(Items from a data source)
++++++
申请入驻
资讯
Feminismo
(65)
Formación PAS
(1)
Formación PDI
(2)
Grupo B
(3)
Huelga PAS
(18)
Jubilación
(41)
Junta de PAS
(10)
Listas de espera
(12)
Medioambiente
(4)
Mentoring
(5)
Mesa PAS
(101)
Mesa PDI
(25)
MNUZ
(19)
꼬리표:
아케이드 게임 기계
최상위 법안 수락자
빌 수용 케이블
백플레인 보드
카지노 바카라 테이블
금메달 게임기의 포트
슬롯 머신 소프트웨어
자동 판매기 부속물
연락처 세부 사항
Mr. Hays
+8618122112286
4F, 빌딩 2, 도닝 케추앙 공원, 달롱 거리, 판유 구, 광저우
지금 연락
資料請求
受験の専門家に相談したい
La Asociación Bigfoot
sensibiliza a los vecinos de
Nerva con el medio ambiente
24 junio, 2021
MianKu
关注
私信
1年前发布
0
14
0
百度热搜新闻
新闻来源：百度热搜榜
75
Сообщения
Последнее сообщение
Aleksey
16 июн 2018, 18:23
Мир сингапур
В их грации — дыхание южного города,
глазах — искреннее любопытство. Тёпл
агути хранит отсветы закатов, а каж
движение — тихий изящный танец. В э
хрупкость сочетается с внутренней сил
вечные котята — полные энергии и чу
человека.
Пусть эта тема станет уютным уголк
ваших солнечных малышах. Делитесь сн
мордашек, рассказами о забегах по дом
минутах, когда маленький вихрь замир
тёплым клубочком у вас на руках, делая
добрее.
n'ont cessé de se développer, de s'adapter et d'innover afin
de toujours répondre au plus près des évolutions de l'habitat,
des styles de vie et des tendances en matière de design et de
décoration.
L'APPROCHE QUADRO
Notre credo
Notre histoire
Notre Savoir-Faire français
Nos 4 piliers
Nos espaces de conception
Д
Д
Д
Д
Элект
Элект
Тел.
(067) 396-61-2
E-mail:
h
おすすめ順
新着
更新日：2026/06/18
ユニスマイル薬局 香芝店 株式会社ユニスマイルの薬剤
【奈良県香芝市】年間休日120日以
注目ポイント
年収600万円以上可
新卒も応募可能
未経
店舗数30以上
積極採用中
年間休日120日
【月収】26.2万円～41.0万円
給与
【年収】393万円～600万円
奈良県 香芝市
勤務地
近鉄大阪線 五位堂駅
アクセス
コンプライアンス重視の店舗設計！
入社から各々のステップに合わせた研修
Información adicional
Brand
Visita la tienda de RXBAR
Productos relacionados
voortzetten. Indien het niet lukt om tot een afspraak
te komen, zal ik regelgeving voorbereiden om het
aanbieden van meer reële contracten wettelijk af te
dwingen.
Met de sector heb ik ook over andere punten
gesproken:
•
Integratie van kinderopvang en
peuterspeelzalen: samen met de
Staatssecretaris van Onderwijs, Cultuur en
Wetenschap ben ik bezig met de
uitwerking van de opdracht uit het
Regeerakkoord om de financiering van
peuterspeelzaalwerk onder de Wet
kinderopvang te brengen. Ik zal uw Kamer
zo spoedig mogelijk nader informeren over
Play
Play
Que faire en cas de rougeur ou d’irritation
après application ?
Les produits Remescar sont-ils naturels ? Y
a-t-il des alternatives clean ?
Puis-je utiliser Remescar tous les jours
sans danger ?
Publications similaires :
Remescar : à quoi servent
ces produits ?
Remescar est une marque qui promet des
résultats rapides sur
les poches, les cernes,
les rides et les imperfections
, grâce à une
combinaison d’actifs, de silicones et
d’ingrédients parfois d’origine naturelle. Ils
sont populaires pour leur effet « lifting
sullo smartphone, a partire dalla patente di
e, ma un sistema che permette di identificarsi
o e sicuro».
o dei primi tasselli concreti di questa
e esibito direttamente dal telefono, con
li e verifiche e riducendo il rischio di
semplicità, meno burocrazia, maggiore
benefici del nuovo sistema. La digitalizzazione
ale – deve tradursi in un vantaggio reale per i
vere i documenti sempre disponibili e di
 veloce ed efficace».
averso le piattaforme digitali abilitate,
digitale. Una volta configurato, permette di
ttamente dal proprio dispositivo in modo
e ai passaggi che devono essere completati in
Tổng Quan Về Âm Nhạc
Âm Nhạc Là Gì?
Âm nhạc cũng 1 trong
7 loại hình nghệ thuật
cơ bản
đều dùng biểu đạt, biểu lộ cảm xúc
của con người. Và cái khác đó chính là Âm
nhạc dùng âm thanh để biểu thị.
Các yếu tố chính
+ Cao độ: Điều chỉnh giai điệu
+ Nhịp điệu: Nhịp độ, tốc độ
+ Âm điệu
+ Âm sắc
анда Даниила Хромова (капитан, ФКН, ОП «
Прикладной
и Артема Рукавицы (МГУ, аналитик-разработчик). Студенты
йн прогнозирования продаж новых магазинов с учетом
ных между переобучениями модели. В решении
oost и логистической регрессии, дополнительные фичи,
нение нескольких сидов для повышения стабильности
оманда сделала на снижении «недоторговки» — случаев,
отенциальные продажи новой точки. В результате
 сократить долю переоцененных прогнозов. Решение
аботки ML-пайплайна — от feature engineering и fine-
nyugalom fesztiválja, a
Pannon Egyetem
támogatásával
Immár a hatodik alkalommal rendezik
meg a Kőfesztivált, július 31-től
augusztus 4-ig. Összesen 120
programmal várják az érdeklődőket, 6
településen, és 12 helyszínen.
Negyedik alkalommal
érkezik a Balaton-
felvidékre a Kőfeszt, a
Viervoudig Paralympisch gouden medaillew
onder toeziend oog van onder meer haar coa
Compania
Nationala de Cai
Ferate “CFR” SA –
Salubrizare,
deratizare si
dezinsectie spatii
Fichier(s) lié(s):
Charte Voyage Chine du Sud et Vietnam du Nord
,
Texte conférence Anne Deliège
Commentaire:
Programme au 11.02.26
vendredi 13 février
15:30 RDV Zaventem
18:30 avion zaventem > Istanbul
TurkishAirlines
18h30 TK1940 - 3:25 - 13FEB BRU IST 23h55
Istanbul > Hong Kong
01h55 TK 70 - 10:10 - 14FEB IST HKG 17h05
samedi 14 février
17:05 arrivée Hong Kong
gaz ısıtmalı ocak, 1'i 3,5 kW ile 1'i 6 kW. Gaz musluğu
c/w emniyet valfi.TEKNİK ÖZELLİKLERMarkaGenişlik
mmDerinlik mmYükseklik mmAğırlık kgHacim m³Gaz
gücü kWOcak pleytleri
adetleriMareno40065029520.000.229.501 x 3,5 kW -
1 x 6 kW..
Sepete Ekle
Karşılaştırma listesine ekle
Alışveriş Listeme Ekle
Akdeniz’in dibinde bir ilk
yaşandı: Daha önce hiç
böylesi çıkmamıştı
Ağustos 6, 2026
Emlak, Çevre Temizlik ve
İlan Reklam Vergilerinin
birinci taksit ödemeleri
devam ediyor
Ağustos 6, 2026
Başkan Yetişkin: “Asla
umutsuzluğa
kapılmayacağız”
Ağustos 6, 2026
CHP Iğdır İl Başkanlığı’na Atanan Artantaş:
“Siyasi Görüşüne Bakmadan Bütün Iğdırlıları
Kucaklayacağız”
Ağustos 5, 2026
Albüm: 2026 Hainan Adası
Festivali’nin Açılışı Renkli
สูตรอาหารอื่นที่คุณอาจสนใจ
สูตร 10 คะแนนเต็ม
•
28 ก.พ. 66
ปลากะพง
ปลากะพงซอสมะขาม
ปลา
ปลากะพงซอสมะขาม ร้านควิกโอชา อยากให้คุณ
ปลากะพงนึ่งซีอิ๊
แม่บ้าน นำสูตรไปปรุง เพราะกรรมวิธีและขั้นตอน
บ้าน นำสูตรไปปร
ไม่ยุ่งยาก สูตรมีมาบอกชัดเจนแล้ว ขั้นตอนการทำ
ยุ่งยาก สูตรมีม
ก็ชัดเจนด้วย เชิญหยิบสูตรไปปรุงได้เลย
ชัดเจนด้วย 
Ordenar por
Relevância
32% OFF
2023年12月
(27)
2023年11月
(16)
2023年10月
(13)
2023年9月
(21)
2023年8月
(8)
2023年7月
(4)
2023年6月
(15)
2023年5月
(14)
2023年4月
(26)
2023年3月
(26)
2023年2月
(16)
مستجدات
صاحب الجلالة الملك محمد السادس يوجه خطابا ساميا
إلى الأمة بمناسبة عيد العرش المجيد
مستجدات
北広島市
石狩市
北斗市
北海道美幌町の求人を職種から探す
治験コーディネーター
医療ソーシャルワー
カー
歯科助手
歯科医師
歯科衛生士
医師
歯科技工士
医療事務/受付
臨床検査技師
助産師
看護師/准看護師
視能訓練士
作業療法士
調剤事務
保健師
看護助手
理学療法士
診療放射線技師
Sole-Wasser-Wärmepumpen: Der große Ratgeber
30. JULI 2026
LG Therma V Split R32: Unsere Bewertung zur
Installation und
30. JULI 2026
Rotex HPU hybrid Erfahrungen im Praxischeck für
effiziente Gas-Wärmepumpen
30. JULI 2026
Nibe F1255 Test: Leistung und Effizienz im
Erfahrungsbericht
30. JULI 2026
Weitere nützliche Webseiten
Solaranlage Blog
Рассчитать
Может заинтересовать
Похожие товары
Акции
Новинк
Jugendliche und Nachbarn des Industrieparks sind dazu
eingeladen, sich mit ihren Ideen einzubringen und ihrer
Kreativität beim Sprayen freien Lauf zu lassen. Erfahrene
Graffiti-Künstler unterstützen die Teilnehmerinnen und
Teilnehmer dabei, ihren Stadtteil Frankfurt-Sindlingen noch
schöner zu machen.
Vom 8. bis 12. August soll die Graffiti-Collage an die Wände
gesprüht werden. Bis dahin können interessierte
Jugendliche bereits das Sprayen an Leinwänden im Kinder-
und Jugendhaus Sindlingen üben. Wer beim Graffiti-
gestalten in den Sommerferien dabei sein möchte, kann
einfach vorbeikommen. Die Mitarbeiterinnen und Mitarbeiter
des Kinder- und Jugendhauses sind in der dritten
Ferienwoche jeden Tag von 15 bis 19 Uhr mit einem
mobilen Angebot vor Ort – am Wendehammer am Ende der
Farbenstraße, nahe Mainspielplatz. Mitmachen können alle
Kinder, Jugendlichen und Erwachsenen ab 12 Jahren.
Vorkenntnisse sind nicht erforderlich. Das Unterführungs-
++++++
#### PROBLEM STATEMENT
Match on "ihren" and copy out every line of the entries that contains it.

#### WRITTEN SOLUTION
eingeladen, sich mit ihren Ideen einzubringen und ihrer
Teilnehmer dabei, ihren Stadtteil Frankfurt-Sindlingen noch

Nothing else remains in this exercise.